- **What is required**
Each entry that follows should be set down precisely, with its pictures removed.

########################################

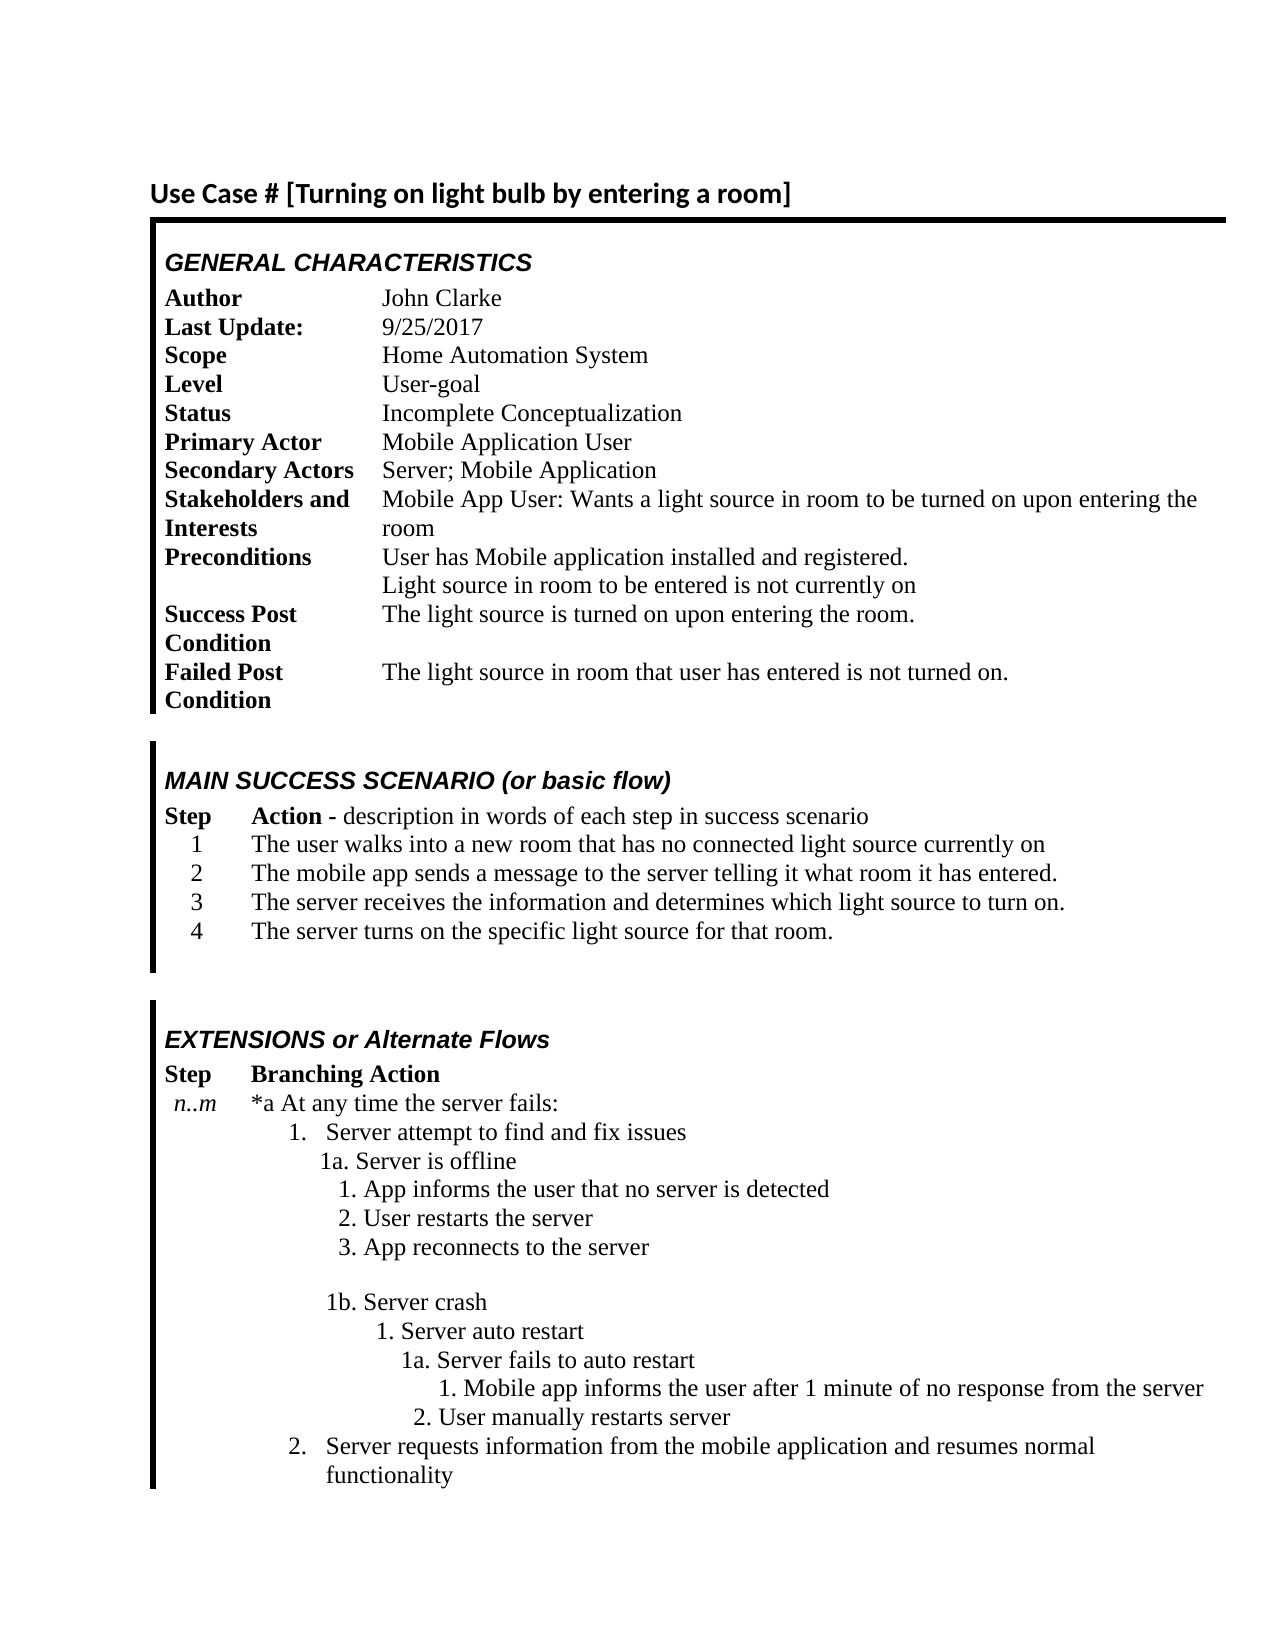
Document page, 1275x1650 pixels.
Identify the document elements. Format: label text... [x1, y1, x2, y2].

table_cell Step [156, 801, 240, 829]
subtitle Use Case # [Turning on light bulb by entering a room] [150, 175, 1125, 211]
table_cell 1 [156, 830, 240, 858]
table_cell User has Mobile application installed and registered. Light source in room to be entered is not currently on [371, 542, 1226, 599]
table_header MAIN SUCCESS SCENARIO (or basic flow) [156, 741, 1233, 801]
table_cell The mobile app sends a message to the server telling it what room it has entered. [240, 858, 1233, 887]
table_cell Mobile Application User [371, 427, 1226, 456]
table_header GENERAL CHARACTERISTICS [156, 223, 1226, 283]
table_cell Author [156, 283, 371, 312]
table_cell Step [156, 1060, 239, 1088]
table_cell The light source is turned on upon entering the room. [371, 599, 1226, 657]
table_cell Scope [156, 341, 371, 369]
table_cell Preconditions [156, 542, 371, 599]
table_cell Secondary Actors [156, 456, 371, 484]
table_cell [239, 1088, 1225, 1488]
table_cell The server receives the information and determines which light source to turn on. The server turns on the specific light source for that room. [240, 887, 1233, 973]
table_cell 3 4 [156, 887, 240, 973]
table_cell Primary Actor [156, 427, 371, 456]
table_cell Success Post Condition [156, 599, 371, 657]
table_cell n..m [156, 1088, 239, 1488]
table_cell Status [156, 398, 371, 427]
table_cell User-goal [371, 369, 1226, 398]
table_cell Last Update: [156, 312, 371, 341]
table_cell The light source in room that user has entered is not turned on. [371, 657, 1226, 714]
table_cell Level [156, 369, 371, 398]
table_cell The user walks into a new room that has no connected light source currently on [240, 830, 1233, 858]
table_cell Branching Action [239, 1060, 1225, 1088]
table_cell Mobile App User: Wants a light source in room to be turned on upon entering the room [371, 484, 1226, 542]
table_cell 2 [156, 858, 240, 887]
table_cell 9/25/2017 [371, 312, 1226, 341]
table_cell Stakeholders and Interests [156, 484, 371, 542]
table_cell Action - description in words of each step in success scenario [240, 801, 1233, 829]
table_cell John Clarke [371, 283, 1226, 312]
table_cell Incomplete Conceptualization [371, 398, 1226, 427]
table_cell Server; Mobile Application [371, 456, 1226, 484]
table_header EXTENSIONS or Alternate Flows [156, 1000, 1225, 1059]
table_cell Home Automation System [371, 341, 1226, 369]
table_cell Failed Post Condition [156, 657, 371, 714]
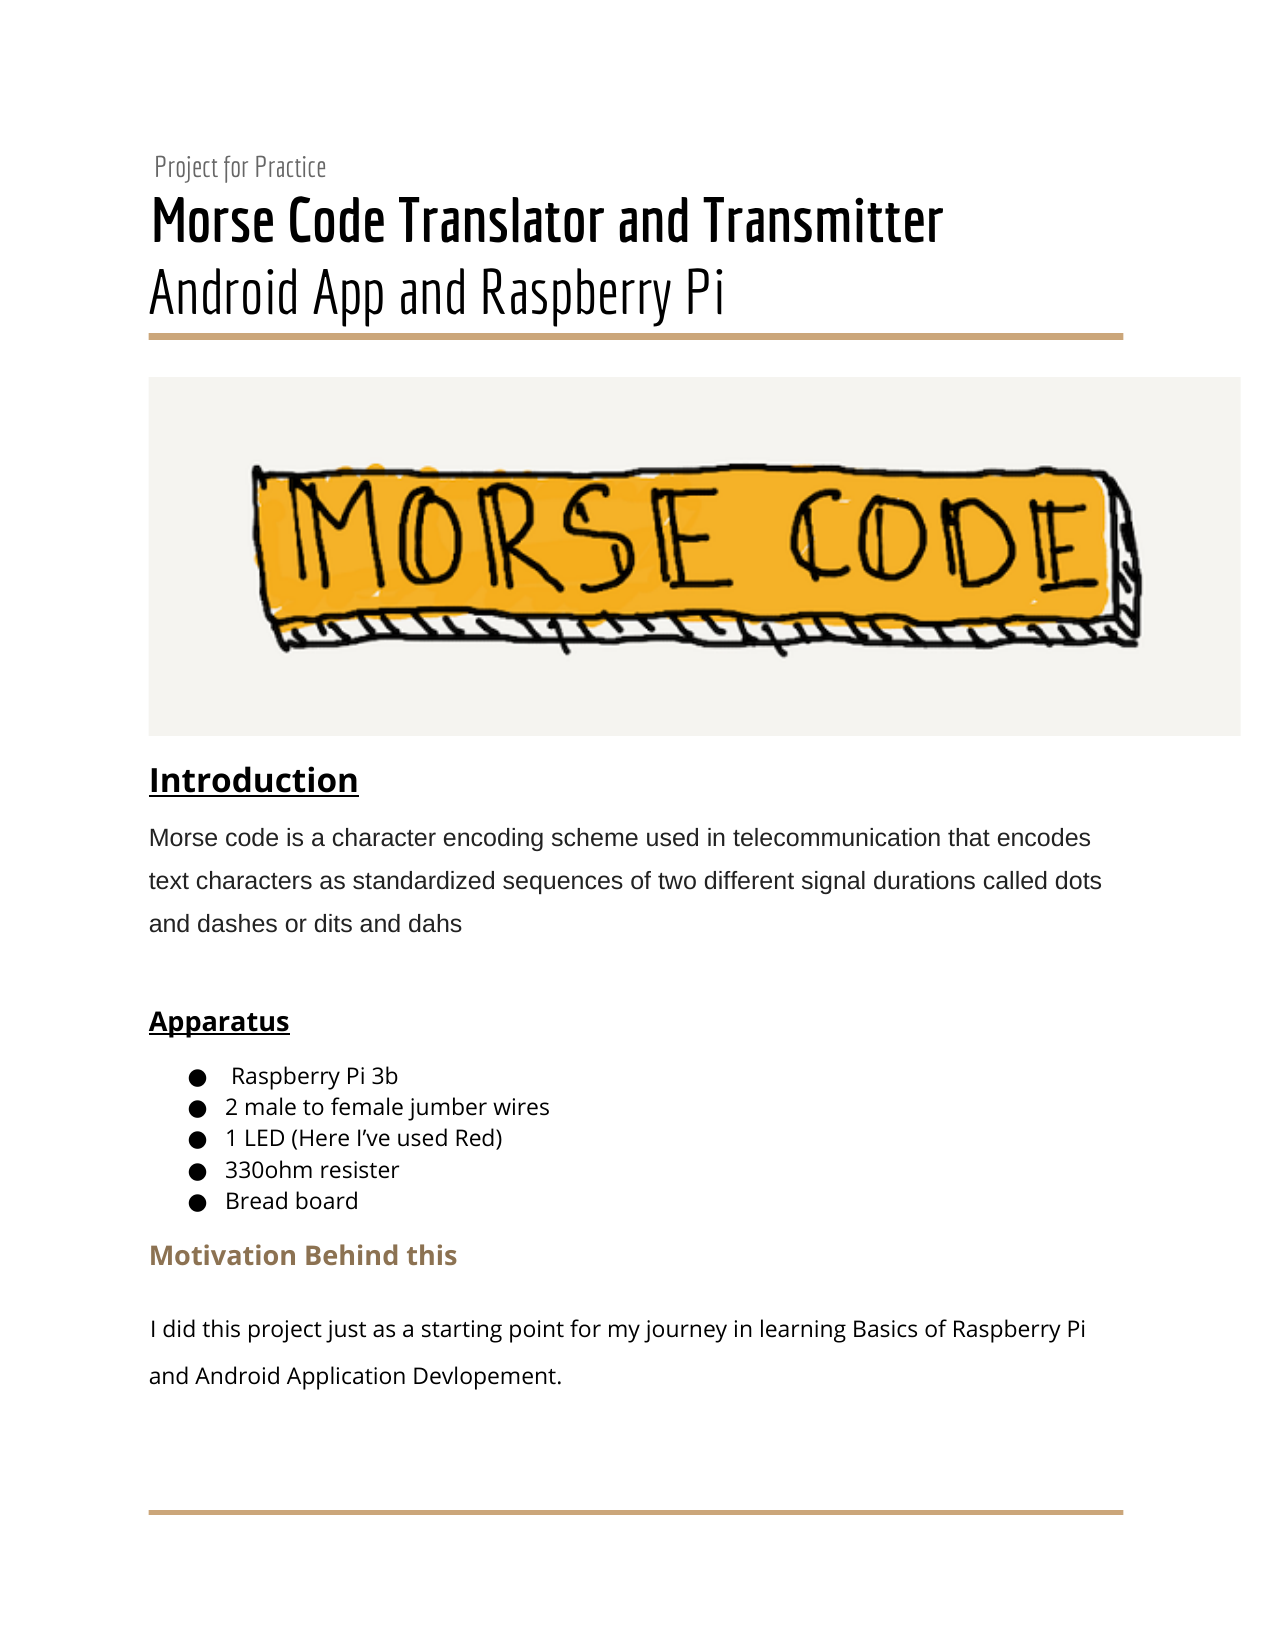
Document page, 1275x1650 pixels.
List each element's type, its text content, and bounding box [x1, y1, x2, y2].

########################################

- **Expected answer**
Document page, 1275x1650 pixels.
Identify the document elements. Format: label text... [x1, y1, x2, y2].

table_cell Step [156, 801, 240, 829]
subtitle Use Case # [Turning on light bulb by entering a room] [150, 175, 1125, 211]
table_cell 1 [156, 830, 240, 858]
table_cell User has Mobile application installed and registered. Light source in room to be entered is not currently on [371, 542, 1226, 599]
table_header MAIN SUCCESS SCENARIO (or basic flow) [156, 741, 1233, 801]
table_cell The mobile app sends a message to the server telling it what room it has entered. [240, 858, 1233, 887]
table_cell Mobile Application User [371, 427, 1226, 456]
table_header GENERAL CHARACTERISTICS [156, 223, 1226, 283]
table_cell Author [156, 283, 371, 312]
table_cell Step [156, 1060, 239, 1088]
table_cell The light source is turned on upon entering the room. [371, 599, 1226, 657]
table_cell Scope [156, 341, 371, 369]
table_cell Preconditions [156, 542, 371, 599]
table_cell Secondary Actors [156, 456, 371, 484]
table_cell [239, 1088, 1225, 1488]
table_cell The server receives the information and determines which light source to turn on. The server turns on the specific light source for that room. [240, 887, 1233, 973]
table_cell 3 4 [156, 887, 240, 973]
table_cell Primary Actor [156, 427, 371, 456]
table_cell Success Post Condition [156, 599, 371, 657]
table_cell n..m [156, 1088, 239, 1488]
table_cell Status [156, 398, 371, 427]
table_cell User-goal [371, 369, 1226, 398]
table_cell Last Update: [156, 312, 371, 341]
table_cell The light source in room that user has entered is not turned on. [371, 657, 1226, 714]
table_cell Level [156, 369, 371, 398]
table_cell The user walks into a new room that has no connected light source currently on [240, 830, 1233, 858]
table_cell Branching Action [239, 1060, 1225, 1088]
table_cell Mobile App User: Wants a light source in room to be turned on upon entering the room [371, 484, 1226, 542]
table_cell 2 [156, 858, 240, 887]
table_cell 9/25/2017 [371, 312, 1226, 341]
table_cell Stakeholders and Interests [156, 484, 371, 542]
table_cell Action - description in words of each step in success scenario [240, 801, 1233, 829]
table_cell John Clarke [371, 283, 1226, 312]
table_cell Incomplete Conceptualization [371, 398, 1226, 427]
table_cell Server; Mobile Application [371, 456, 1226, 484]
table_header EXTENSIONS or Alternate Flows [156, 1000, 1225, 1059]
table_cell Home Automation System [371, 341, 1226, 369]
table_cell Failed Post Condition [156, 657, 371, 714]
Document page, 1275x1650 pixels.
List each element's type, its text content, and bounding box [x1, y1, x2, y2].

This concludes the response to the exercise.